それでも彼女は諦めず全力で追いかけて来て、結局のところ3時間ほど鬼ごっこを続けてしまったのだ。
「ゼーゼー……待ちなさいよ……」
「待ったら勝負しなきゃいけないじゃん。ここで一休みしててね」
帝都内にある公園にて彼女がへたりこんでいるのを見届けた俺はすぐに大学へ戻る。
幸いまだギリギリで間に合いそうだ。
「しかし、どこかで見た事あるような……気のせいかな?」
彼女とは先ほどが初対面のはず。
俺は大学へ向かう道中にその様な事を考えていた。
始業のチャイムがなる少し手前、無事出勤を済ませた俺はユリアーナ先生と一緒に講義をする為、キャンパス内を歩いている。
「初日から遅刻するかと思いましたよ」
「ご迷惑をおかけしました……朝から不審者に絡まれてしまいまして」
彼女は不審者という言葉に身を強張らせていた。
この時期でその言葉を聞けば魔族を連想しかねない。
「だ、大丈夫だったんですか?」
「ええ、彼女は帝都内の公園に置いてきましたので」
「そ、そうですか……それならいいんですけど。 それより今日から教師として働くんですから気を引き締めて下さいね」
そう言ってユリアーナ先生は到着した講堂の扉を開く。
あと少しで鐘がなり、一限目が始まろうとしていて、生徒たちは皆席に座っていた。
講堂内にいる生徒はぱっと見で40人程度。
これが多いのかどうかはまだ俺には判断しかねるが、この人数を前に俺は教鞭を取るのだ。

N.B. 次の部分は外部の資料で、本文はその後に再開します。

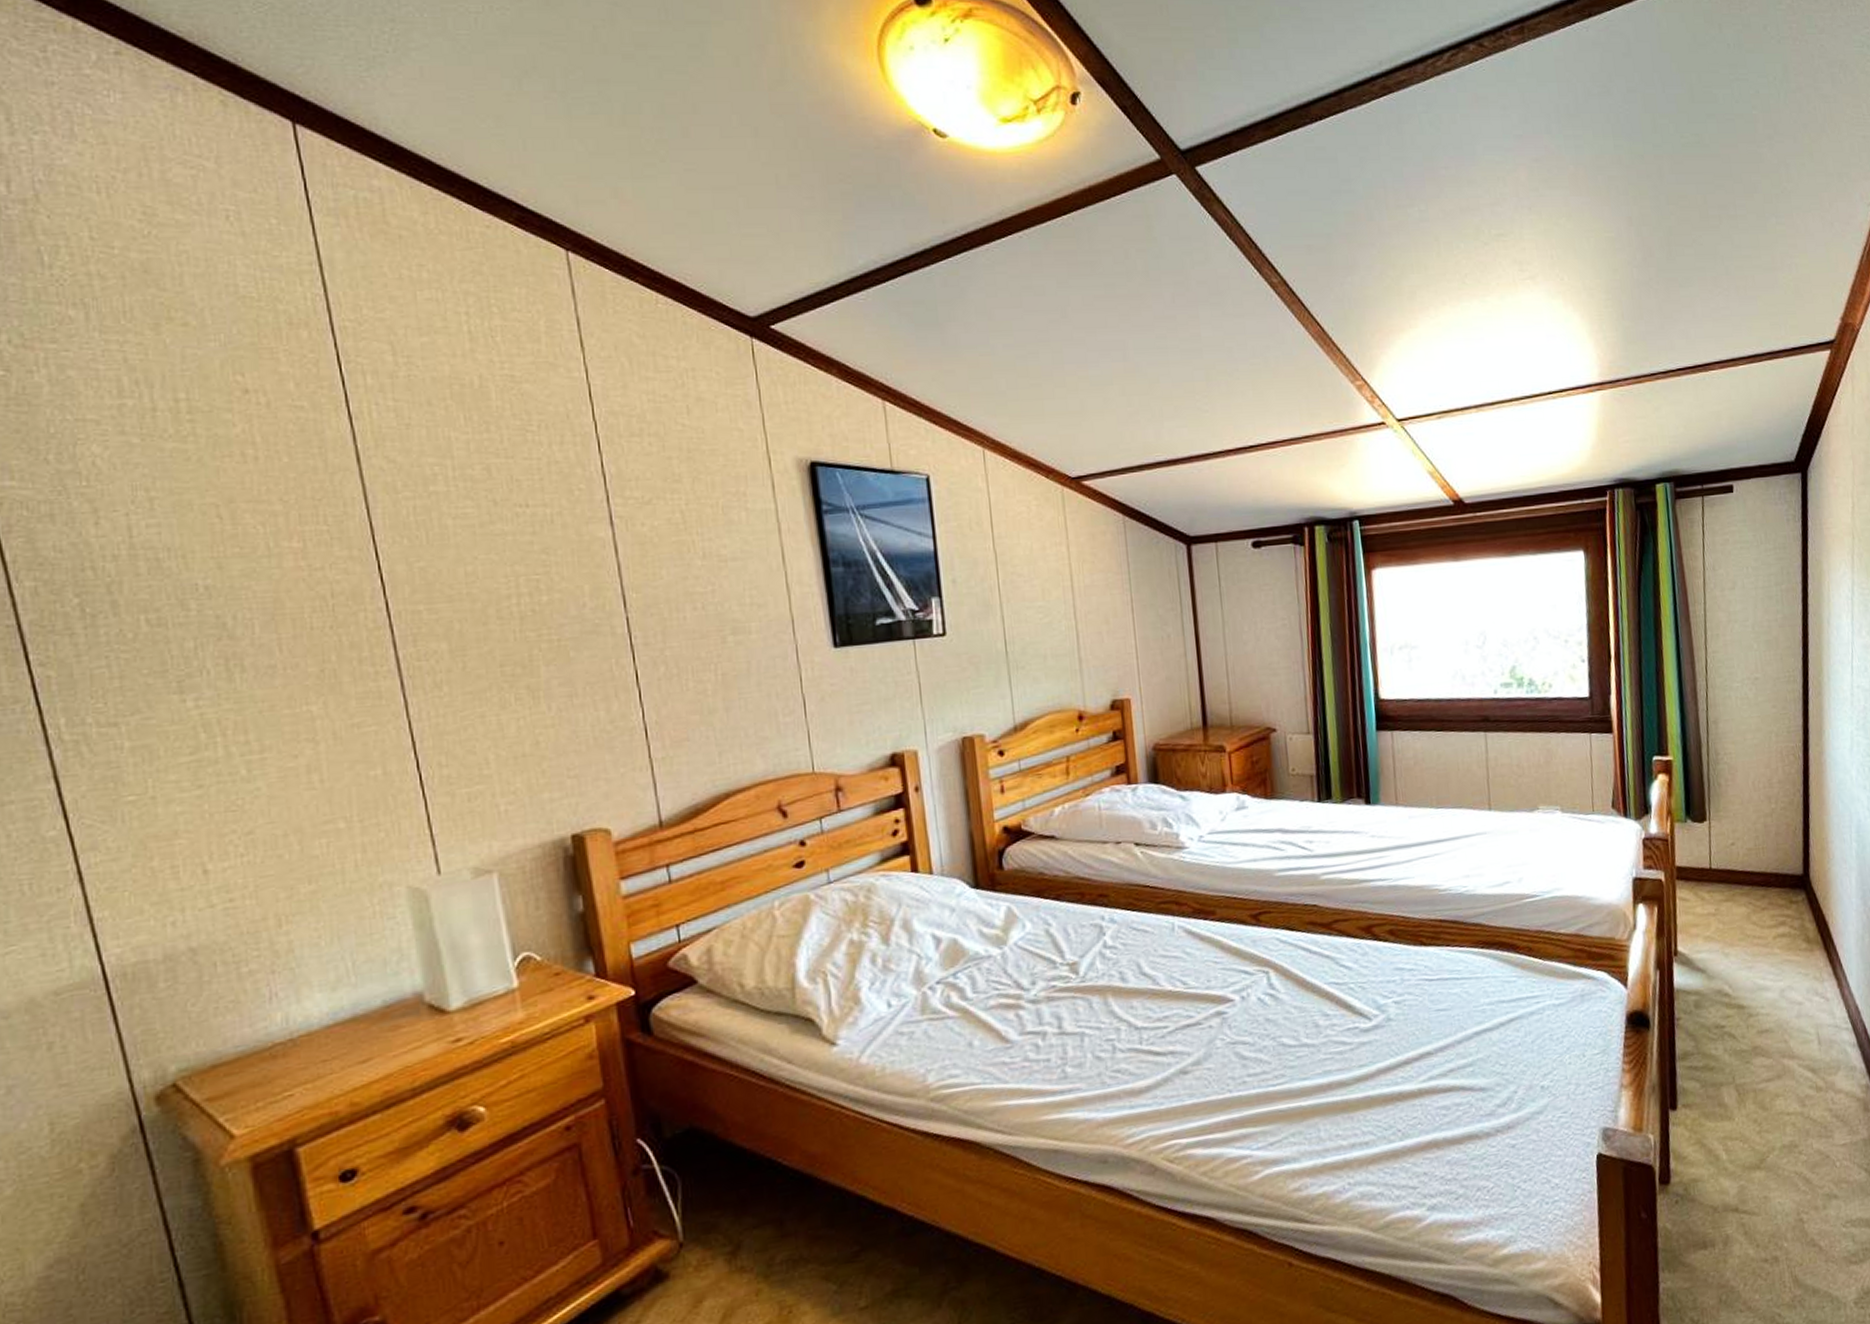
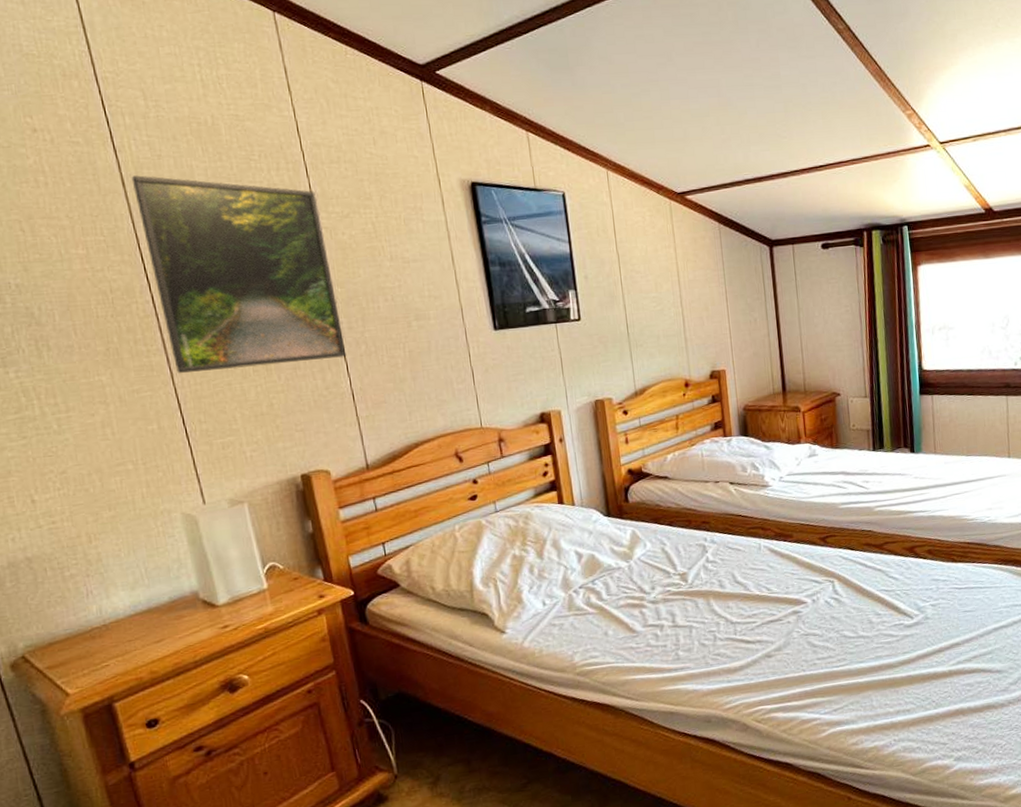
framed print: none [369,449,640,703] -> present [131,175,347,374]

少しばかり緊張に飲まれていると、鐘がなり一限目が始まった。
教壇に立ったユリアーナ先生が軽く自己紹介をする。
「魔導工学基礎を担当するユリアーナ・ローゼンミュラーです。よろしく」
彼女の挨拶に男子生徒達は小声で話始める。
「先生めっちゃ若くね?」
「それな、しかも胸もでけえし」
「ローゼンミュラーって言えば伯爵家だったよな? 若くて凄いのに家柄もいいなんて俺狙おうかな?」
「無理無理、お前子爵家じゃん相手にされないよ」
俺の耳が拾えたのはこれくらいだ。
彼女は帝国貴族の伯爵令嬢で、独身。
アトラス王国と文化が違うから何とも言えないが、この年齢で独身というのはどういうものなのだろうか。

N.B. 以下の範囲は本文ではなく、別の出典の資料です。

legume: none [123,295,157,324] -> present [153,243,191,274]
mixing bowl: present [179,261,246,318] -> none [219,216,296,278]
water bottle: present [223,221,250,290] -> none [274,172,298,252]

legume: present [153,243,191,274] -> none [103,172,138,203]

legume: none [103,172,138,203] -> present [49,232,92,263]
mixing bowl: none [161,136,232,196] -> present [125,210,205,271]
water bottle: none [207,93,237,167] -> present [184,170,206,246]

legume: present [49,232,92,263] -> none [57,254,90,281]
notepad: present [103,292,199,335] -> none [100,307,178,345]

俺はそんな事を考えながらユリアーナ先生を見つめていたところ。
「クラトス先生? 余計な事は考えないで自己紹介をして下さいね」
「は、はひ」
とーっても怖い笑顔で嗜められてしまった。
俺は言われるがままに生徒達に自己紹介をする。
「今年より、この大学に赴任する事となりましたクラトスです。皆さんよろしくお願いします」
俺の挨拶に反応するのは男女両方だった。
「あの人って……」
「ああ、入試試験の時に見たやつだよな? 何で教師してんだ?」
「でも若いのに魔法大学で教師しているなら有望じゃない? 私狙ってみようかな?」
「私はパスかなー。せめて家名がある貴族じゃないとねー」
帝国では家名があるものが貴族で、無いものが平民だ。
教師の中でも学長やユリアーナ先生などが貴族で、俺は平民。
それは生徒にも言える事で、貴族もいれば学生もいる。
大学の理念では、学内で身分制度は廃止されており、貴族も平民も皆同様に扱う。
――となっているが、実際はそんなのが機能するはずがない。
平民が大学内で失礼な態度を取ってもお咎めは及ばないが、一歩外に出れば別。
貴族に失礼な態度を取った平民が、休日に帝都を散策していたら、たまたま暴漢に襲われるなんて当たり前。
貴族側からフラットに接しようと言い出さない限りは身分制度は生きていて、それを一目で分かりやすくするのはローブだ。
自前で用意するローブは貴族の者ほど豪華で、平民のは質素。
分かりやすくて涙がでるよ。
こんな感じで、一限目が始まるのだった。